In a gripping instance of Stone Age survival, Neandertals used a tarlike substance to fasten sharpened stones to handles as early as 70,000 years ago, a new study suggests.

Stone points and sharpened flakes unearthed in Syria since 2000 contain the residue of bitumen — a natural, adhesive substance — on spots where the implements would have been secured to handles of some type, according to a team led by archaeologist Eric Boëda of University of Paris X, Nanterre. The process of attaching a tool to a handle is known as hafting. The Neandertals likely found the bitumen in nearby tar sands, the team reports.

Stone tools of the type found at the Syrian site are typically attributed to Neandertals. These evolutionary cousins of modern humans frequently used bitumen and other tars as an adhesive for hafting and perhaps sometimes as a sleeve to protect a tool user’s hand, the researchers propose in the December Antiquity.

The new age of 70,000 years ago places the practice earlier than a previous finding in 1996 by Boëda’s team of 40,000-year-old stone artifacts unearthed at the same location, Umm el Tlel. Those artifacts also contained remnants of bitumen (SN: 4/13/96, p. 235).

“The surprising thing, to me, is that we do not find more such evidence for hafting by Neandertals,” remarks archaeologist John Shea of Stony Brook University in New York. Hafting may have been too time-consuming for Neandertals in some resource-poor locales, Shea hypothesizes, because their large bodies dictated that they forage constantly for food. Neandertals living at Umm el Tlel 70,000 years ago apparently had time for hafting, using bitumen to construct hunting spears, in his view.

Neandertals and modern humans inherited the intellectual abilities needed for hafting from a common ancestor that lived more than 200,000 years ago, Shea speculates.
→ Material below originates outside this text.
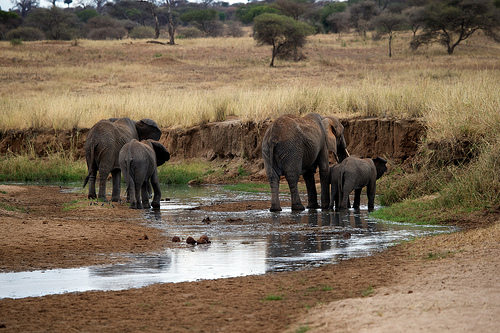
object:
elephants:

Following an analysis of microscopic wear on 90,000-year-old stone artifacts from an early Homo sapiens site in Israel, Shea reported in 2007 that some stone points had probably been attached to hand-cast spears with an unidentified adhesive. Also in 2007, archaeologist Marlize Lombard of Natal Museum in Pietermaritzburg, South Africa, reported that modern humans living in southern Africa around 60,000 years ago hafted stone points using an adhesive made from a mix of resin and ground pigment.

In 2006, Italian researchers found two sharpened stones, dating to more than 100,000 years ago, that Neandertals had apparently attached to handles using birch-bark tar. The tar-stained stones lay among the bones of an animal that belonged to a now-extinct elephant species.

In the new study, Boëda’s team identified black stains on 200 out of more than 1,000 stone implements excavated from several related sediment layers at Umm el Tlel. Seven pieces of burned flint found in those newly excavated layers were dated to 70,000 years ago using a method that measured the radiation dose that had accumulated since the artifacts had been heated.

Black residue on stone tools clung to areas that had been grasped by hand or attached to handles, the researchers note. Geochemical analyses revealed a close correspondence between bits of residue extracted from three artifacts and bitumen collected from tar sands located 40 kilometers from the Syrian site.

A closer investigation showed that the ancient residue and modern bitumen shared nearly identical chemical compositions.

The researchers then made an adhesive out of bitumen mixed with quartz and gypsum and applied it in various amounts to 10 experimentally produced stone implements. After drying, the mixture displayed microscopic features much like those of residue on the Umm el Tlel artifacts, the scientists say.